Source material >>
★ ★ ★ ★ ★
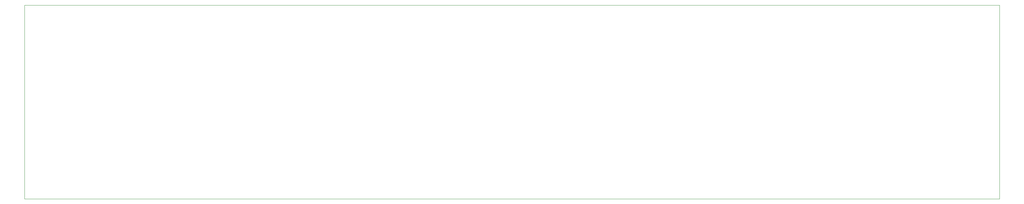
<source format=gbr>
%TF.GenerationSoftware,KiCad,Pcbnew,6.0.10-86aedd382b~118~ubuntu22.04.1*%
%TF.CreationDate,2023-01-16T13:23:36+01:00*%
%TF.ProjectId,tandberg-usb,74616e64-6265-4726-972d-7573622e6b69,rev?*%
%TF.SameCoordinates,Original*%
%TF.FileFunction,Profile,NP*%
%FSLAX46Y46*%
G04 Gerber Fmt 4.6, Leading zero omitted, Abs format (unit mm)*
G04 Created by KiCad (PCBNEW 6.0.10-86aedd382b~118~ubuntu22.04.1) date 2023-01-16 13:23:36*
%MOMM*%
%LPD*%
G01*
G04 APERTURE LIST*
%TA.AperFunction,Profile*%
%ADD10C,0.100000*%
%TD*%
G04 APERTURE END LIST*
D10*
X21000000Y-24000000D02*
X277000000Y-24000000D01*
X277000000Y-24000000D02*
X277000000Y-75000000D01*
X277000000Y-75000000D02*
X21000000Y-75000000D01*
X21000000Y-75000000D02*
X21000000Y-24000000D01*
M02*

</source>
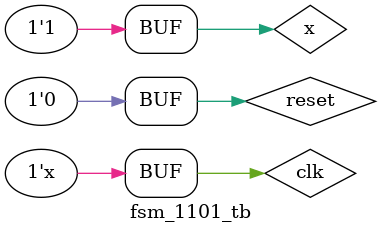
<source format=v>
module fsm_1101(x,clk,reset,y);

	input x,clk,reset;
	output reg y;
	
	reg [2:0] pre_state;
	reg [2:0] next_state;

	parameter A = 3'b000, B = 3'b001, C = 3'b010, D = 3'b011, E = 3'b101;

	always @(x,pre_state)
	begin
		case(pre_state)
			E : begin
				next_state = x ? A : E;
				y = 0;
			    end
			A : begin
				next_state = x ? B : E;
				y = 0;
			    end
			B : begin
				next_state = x ? B : C;
				y = 0;
			    end
			C : begin
				next_state = x ? D : E;
				y = x ? 1 : 0;
			    end
			D : begin
				next_state = x ? B : E;
				y = 0;
			    end
			default begin
					next_state = 3'bxxx;
					y = 1'bx;
				end
			
		endcase
	end

	always @(posedge clk)
	begin
		if (reset)
			pre_state = E;
		else 
			pre_state = next_state;
	end
	
endmodule

//test bench

module fsm_1101_tb();

	reg x,clk,reset;
	wire y;

	fsm_1101 tb(x,clk,reset,y);

	initial
	begin
		clk = 0;
		reset = 1;
		#20 reset = 0;
	end

	always #5 clk = ~clk;

	initial
	begin	
		#23 x = 1;
		#5 x = 1;
		#5 x = 1;
		#5 x = 1;
		#5 x = 0;
		#5 x = 1;
		#5 x = 0;
		#5 x = 1;
		#5 x = 0;
		#5 x = 1;
		#5 x = 1;
		#5 x = 1;
	end
endmodule



</source>
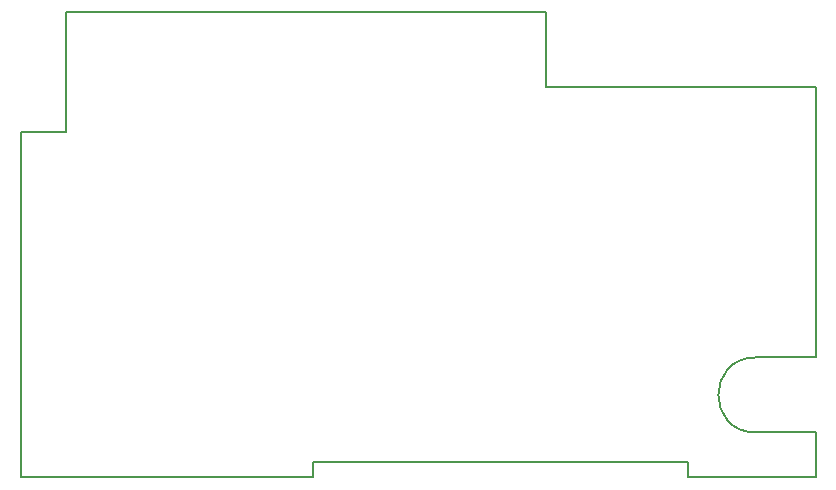
<source format=gko>
G04 #@! TF.GenerationSoftware,KiCad,Pcbnew,5.0.0-fee4fd1~65~ubuntu17.10.1*
G04 #@! TF.CreationDate,2018-10-29T15:23:50-04:00*
G04 #@! TF.ProjectId,daughterboard,6461756768746572626F6172642E6B69,rev?*
G04 #@! TF.SameCoordinates,Original*
G04 #@! TF.FileFunction,Profile,NP*
%FSLAX46Y46*%
G04 Gerber Fmt 4.6, Leading zero omitted, Abs format (unit mm)*
G04 Created by KiCad (PCBNEW 5.0.0-fee4fd1~65~ubuntu17.10.1) date Mon Oct 29 15:23:50 2018*
%MOMM*%
%LPD*%
G01*
G04 APERTURE LIST*
%ADD10C,0.150000*%
G04 APERTURE END LIST*
D10*
X156210000Y-85090000D02*
X152400000Y-85090000D01*
X196850000Y-81280000D02*
X196850000Y-74930000D01*
X219710000Y-81280000D02*
X196850000Y-81280000D01*
X214630000Y-104140000D02*
G75*
G03X214630000Y-110490000I0J-3175000D01*
G01*
X219710000Y-110490000D02*
X219710000Y-114300000D01*
X219710000Y-104140000D02*
X214630000Y-104140000D01*
X219710000Y-110490000D02*
X214630000Y-110490000D01*
X156210000Y-74930000D02*
X156210000Y-85090000D01*
X156210000Y-74930000D02*
X196850000Y-74930000D01*
X219710000Y-104140000D02*
X219710000Y-81280000D01*
X208915000Y-114300000D02*
X219710000Y-114300000D01*
X208915000Y-113030000D02*
X208915000Y-114300000D01*
X177165000Y-113030000D02*
X208915000Y-113030000D01*
X177165000Y-114300000D02*
X177165000Y-113030000D01*
X152400000Y-114300000D02*
X177165000Y-114300000D01*
X152400000Y-85090000D02*
X152400000Y-114300000D01*
M02*

</source>
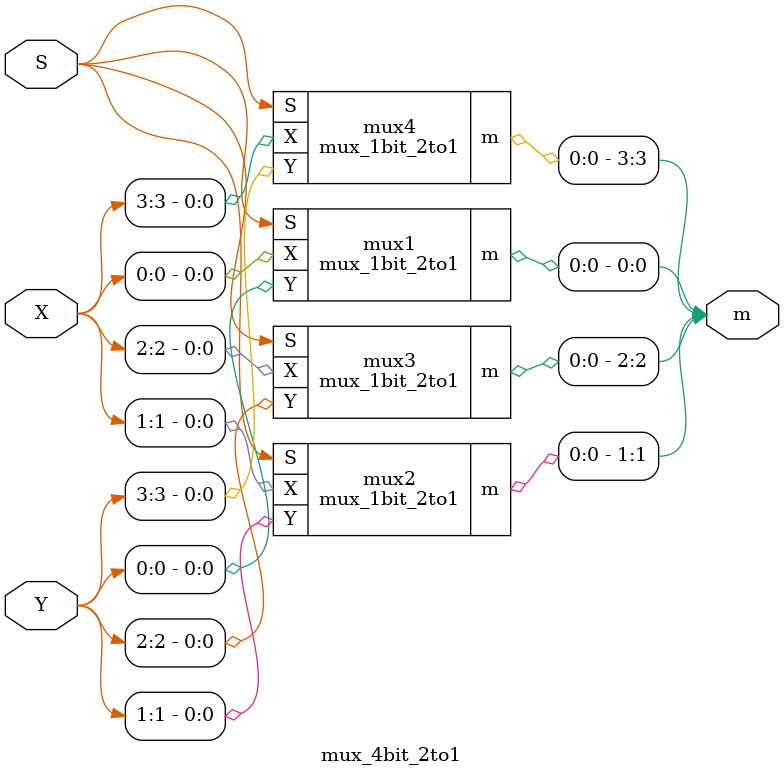
<source format=v>
module part2 (SW, LEDR, HEX0, HEX1);
	input [9:0] SW;
	output [9:0] LEDR;
	output [0:6] HEX0;
	output [0:6] HEX1;
	
	wire [3:0] comparator_out, A_out, mux_S, mux_4bit_out;
	
	Comparator U_COMP(SW[3:0], comparator_out);
	Circuit_A U_(SW[3:0], A_out);
	
	assign mux_S = comparator_out;
	
	mux_4bit_2to1 u4(mux_S, SW[3:0], A_out, mux_4bit_out);
	
	HEX_4_button H0 (HEX1, comparator_out);

	HEX_4_button H1 (HEX0, mux_4bit_out);

	
	
endmodule

module Circuit_A(V, A);
	input [3:0] V;
	output [3:0] A;
	
	assign A[3] = 0;
	assign A[2] = V[3]&V[2]&V[1];
	assign A[1] = V[3]&V[2]&~V[1];
	assign A[0] = (V[3]&V[1]&V[0]) | (V[3]&V[2]&V[0]);
	
endmodule

module Comparator(V, Z);
	input [3:0] V;
	output Z;
	
	assign Z = (V[3]&V[2])|(V[3]&V[1]);
endmodule


module mux_1bit_2to1(S, X, Y, m);
	input S,X,Y;
	output m;
	assign m = (~S & X) | (S & Y);
endmodule

module mux_4bit_2to1(S, X, Y, m);
	input S;
	input [3:0] X, Y;
	output [3:0] m;
	
	mux_1bit_2to1 mux1(S,X[0],Y[0],m[0]);
	mux_1bit_2to1 mux2(S,X[1],Y[1],m[1]);
	mux_1bit_2to1 mux3(S,X[2],Y[2],m[2]);
	mux_1bit_2to1 mux4(S,X[3],Y[3],m[3]);

endmodule


</source>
★ ★ ★ ★ ★
Repeat the data word for word, excluding any image.

Result for this task >>
<source format=gbr>
%TF.GenerationSoftware,KiCad,Pcbnew,6.0.10-86aedd382b~118~ubuntu22.04.1*%
%TF.CreationDate,2023-01-16T13:23:36+01:00*%
%TF.ProjectId,tandberg-usb,74616e64-6265-4726-972d-7573622e6b69,rev?*%
%TF.SameCoordinates,Original*%
%TF.FileFunction,Profile,NP*%
%FSLAX46Y46*%
G04 Gerber Fmt 4.6, Leading zero omitted, Abs format (unit mm)*
G04 Created by KiCad (PCBNEW 6.0.10-86aedd382b~118~ubuntu22.04.1) date 2023-01-16 13:23:36*
%MOMM*%
%LPD*%
G01*
G04 APERTURE LIST*
%TA.AperFunction,Profile*%
%ADD10C,0.100000*%
%TD*%
G04 APERTURE END LIST*
D10*
X21000000Y-24000000D02*
X277000000Y-24000000D01*
X277000000Y-24000000D02*
X277000000Y-75000000D01*
X277000000Y-75000000D02*
X21000000Y-75000000D01*
X21000000Y-75000000D02*
X21000000Y-24000000D01*
M02*

</source>
<source format=v>
module fsm_1101(x,clk,reset,y);

	input x,clk,reset;
	output reg y;
	
	reg [2:0] pre_state;
	reg [2:0] next_state;

	parameter A = 3'b000, B = 3'b001, C = 3'b010, D = 3'b011, E = 3'b101;

	always @(x,pre_state)
	begin
		case(pre_state)
			E : begin
				next_state = x ? A : E;
				y = 0;
			    end
			A : begin
				next_state = x ? B : E;
				y = 0;
			    end
			B : begin
				next_state = x ? B : C;
				y = 0;
			    end
			C : begin
				next_state = x ? D : E;
				y = x ? 1 : 0;
			    end
			D : begin
				next_state = x ? B : E;
				y = 0;
			    end
			default begin
					next_state = 3'bxxx;
					y = 1'bx;
				end
			
		endcase
	end

	always @(posedge clk)
	begin
		if (reset)
			pre_state = E;
		else 
			pre_state = next_state;
	end
	
endmodule

//test bench

module fsm_1101_tb();

	reg x,clk,reset;
	wire y;

	fsm_1101 tb(x,clk,reset,y);

	initial
	begin
		clk = 0;
		reset = 1;
		#20 reset = 0;
	end

	always #5 clk = ~clk;

	initial
	begin	
		#23 x = 1;
		#5 x = 1;
		#5 x = 1;
		#5 x = 1;
		#5 x = 0;
		#5 x = 1;
		#5 x = 0;
		#5 x = 1;
		#5 x = 0;
		#5 x = 1;
		#5 x = 1;
		#5 x = 1;
	end
endmodule



</source>
<source format=gko>
G04 #@! TF.GenerationSoftware,KiCad,Pcbnew,5.0.0-fee4fd1~65~ubuntu17.10.1*
G04 #@! TF.CreationDate,2018-10-29T15:23:50-04:00*
G04 #@! TF.ProjectId,daughterboard,6461756768746572626F6172642E6B69,rev?*
G04 #@! TF.SameCoordinates,Original*
G04 #@! TF.FileFunction,Profile,NP*
%FSLAX46Y46*%
G04 Gerber Fmt 4.6, Leading zero omitted, Abs format (unit mm)*
G04 Created by KiCad (PCBNEW 5.0.0-fee4fd1~65~ubuntu17.10.1) date Mon Oct 29 15:23:50 2018*
%MOMM*%
%LPD*%
G01*
G04 APERTURE LIST*
%ADD10C,0.150000*%
G04 APERTURE END LIST*
D10*
X156210000Y-85090000D02*
X152400000Y-85090000D01*
X196850000Y-81280000D02*
X196850000Y-74930000D01*
X219710000Y-81280000D02*
X196850000Y-81280000D01*
X214630000Y-104140000D02*
G75*
G03X214630000Y-110490000I0J-3175000D01*
G01*
X219710000Y-110490000D02*
X219710000Y-114300000D01*
X219710000Y-104140000D02*
X214630000Y-104140000D01*
X219710000Y-110490000D02*
X214630000Y-110490000D01*
X156210000Y-74930000D02*
X156210000Y-85090000D01*
X156210000Y-74930000D02*
X196850000Y-74930000D01*
X219710000Y-104140000D02*
X219710000Y-81280000D01*
X208915000Y-114300000D02*
X219710000Y-114300000D01*
X208915000Y-113030000D02*
X208915000Y-114300000D01*
X177165000Y-113030000D02*
X208915000Y-113030000D01*
X177165000Y-114300000D02*
X177165000Y-113030000D01*
X152400000Y-114300000D02*
X177165000Y-114300000D01*
X152400000Y-85090000D02*
X152400000Y-114300000D01*
M02*

</source>
<source format=v>
module part2 (SW, LEDR, HEX0, HEX1);
	input [9:0] SW;
	output [9:0] LEDR;
	output [0:6] HEX0;
	output [0:6] HEX1;
	
	wire [3:0] comparator_out, A_out, mux_S, mux_4bit_out;
	
	Comparator U_COMP(SW[3:0], comparator_out);
	Circuit_A U_(SW[3:0], A_out);
	
	assign mux_S = comparator_out;
	
	mux_4bit_2to1 u4(mux_S, SW[3:0], A_out, mux_4bit_out);
	
	HEX_4_button H0 (HEX1, comparator_out);

	HEX_4_button H1 (HEX0, mux_4bit_out);

	
	
endmodule

module Circuit_A(V, A);
	input [3:0] V;
	output [3:0] A;
	
	assign A[3] = 0;
	assign A[2] = V[3]&V[2]&V[1];
	assign A[1] = V[3]&V[2]&~V[1];
	assign A[0] = (V[3]&V[1]&V[0]) | (V[3]&V[2]&V[0]);
	
endmodule

module Comparator(V, Z);
	input [3:0] V;
	output Z;
	
	assign Z = (V[3]&V[2])|(V[3]&V[1]);
endmodule


module mux_1bit_2to1(S, X, Y, m);
	input S,X,Y;
	output m;
	assign m = (~S & X) | (S & Y);
endmodule

module mux_4bit_2to1(S, X, Y, m);
	input S;
	input [3:0] X, Y;
	output [3:0] m;
	
	mux_1bit_2to1 mux1(S,X[0],Y[0],m[0]);
	mux_1bit_2to1 mux2(S,X[1],Y[1],m[1]);
	mux_1bit_2to1 mux3(S,X[2],Y[2],m[2]);
	mux_1bit_2to1 mux4(S,X[3],Y[3],m[3]);

endmodule


</source>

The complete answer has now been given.